### WORK ITEM
Can you quote verbatim every line from the one holding "Rank the series" through the end of the rows below, both ends included, leaving the pictures out?

### WORKING DATA
--- --- ---

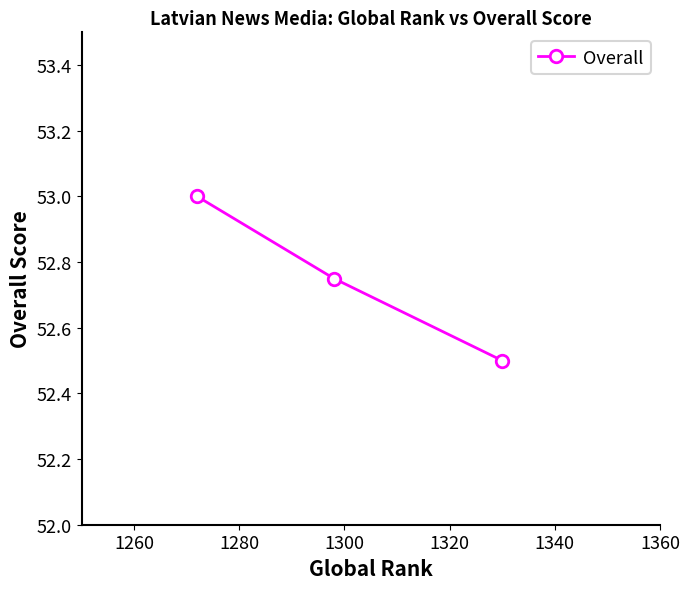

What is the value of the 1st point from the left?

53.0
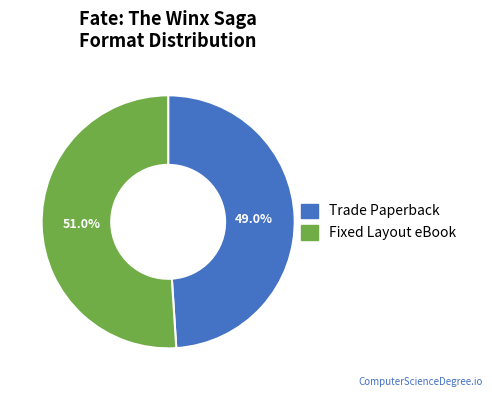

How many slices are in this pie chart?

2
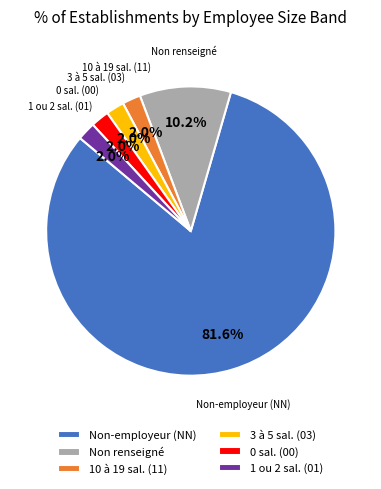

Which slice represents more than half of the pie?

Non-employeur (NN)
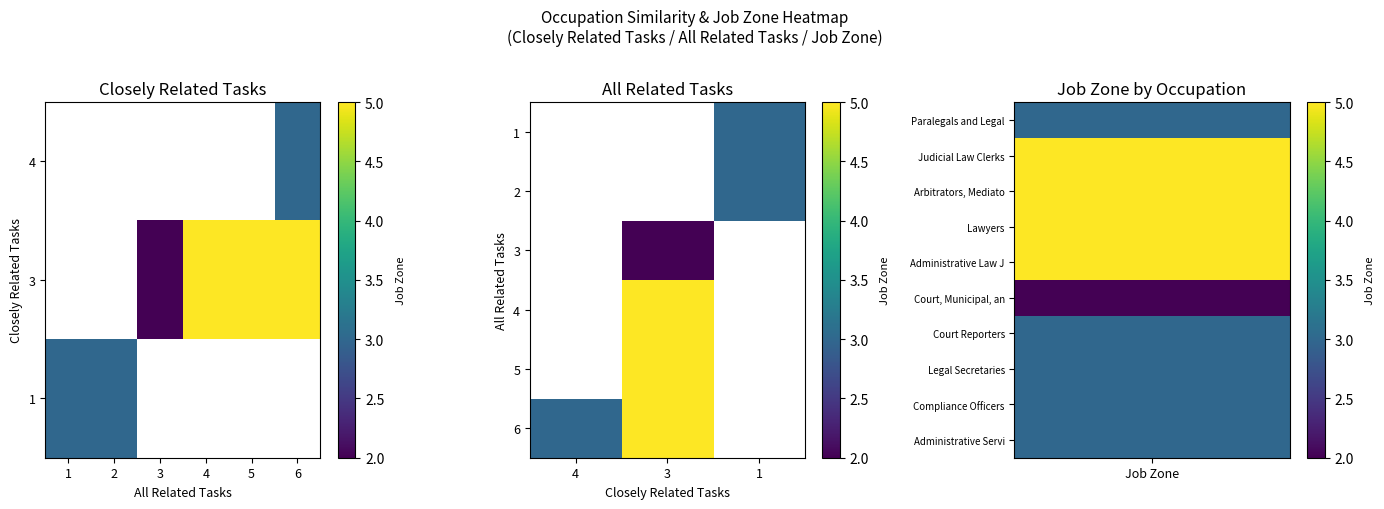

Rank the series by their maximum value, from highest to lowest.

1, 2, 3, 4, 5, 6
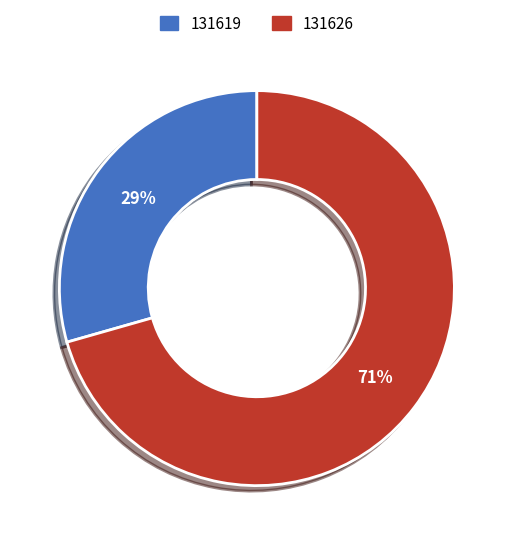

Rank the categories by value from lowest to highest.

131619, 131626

--- --- ---

### YOUR SOLUTION
Rank the series by their maximum value, from highest to lowest.

1, 2, 3, 4, 5, 6

Rank the categories by value from lowest to highest.

131619, 131626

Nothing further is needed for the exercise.